Not Spiros Kontogiannis, the owner of a flower shop in central Athens. He would like Greece to leave the EU and thinks that Britain would be better off out, too.  Kontogiannis feels bitter that  more than 60 percent of Greeks voted to reject austerity in a referendum a year ago and yet the EU went ahead and forced Greece to submit to deep budget cuts and painful reforms.

“They want people to work like slaves, feeling that they are alone, they are threatened, they have no future,” he said.

Like many Athenians, he blames the EU for Greece’s stratospheric unemployment rate – 51 percent for young people. Psychologist Elena Christidi  also argues that the EU is dysfunctional and she would welcome Britain pulling out as a form of shock therapy.

Costas Papadopoulos – CEO of a publishing house.  

“I’m pro-Brexit.  Because there must some change in the European Union so we can rethink Europe. We need a totally changed union. We need a kind of revolution.”  Christidi said.   

That’s not a remedy which Costas Papadopoulos favors. He’s the boss a large publishing house — Dioptra- and he fears that Brexit could lead to the unraveling of the whole union with bad results for Greece.

“By the skin of our teeth we stayed in.

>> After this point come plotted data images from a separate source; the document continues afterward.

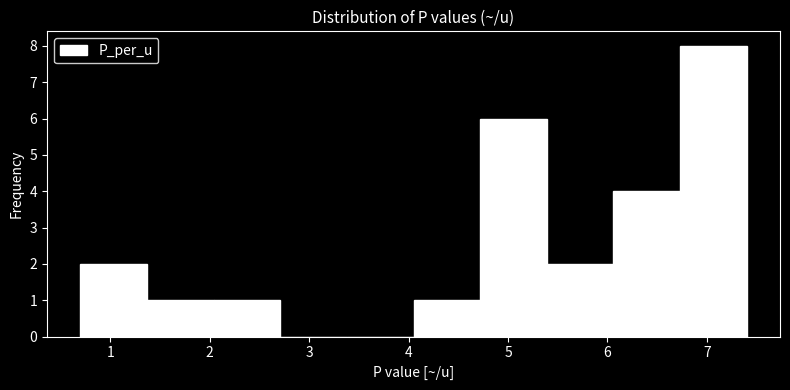

Reading left to right, list every bar in this chart as the range it spans on the x-axis followed by its height. Neither the bar edges nor the heights are printed on the chart, so give them approximately, as read against the axes.

0.70 to 1.37: 2
1.37 to 2.04: 1
2.04 to 2.71: 1
2.71 to 3.38: 0
3.38 to 4.05: 0
4.05 to 4.72: 1
4.72 to 5.39: 6
5.39 to 6.06: 2
6.06 to 6.73: 4
6.73 to 7.40: 8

If England goes away we could be out ourselves.  And if we’re out ourselves, I don’t think we will survive to be honest,” he said.

But Papadopoulos does not blame the Brits for holding a referendum.

“I really appreciate mature procedures. And even though this could go against me and my country, it is a mature procedure. It’s democratic.”

If the Brits do vote for Brexit this week and they get it, Brexit backers  will hail it  a triumph for democracy.  But as the Greeks know only too well – from their own referendum a year ago — there could be profound economic repercussions.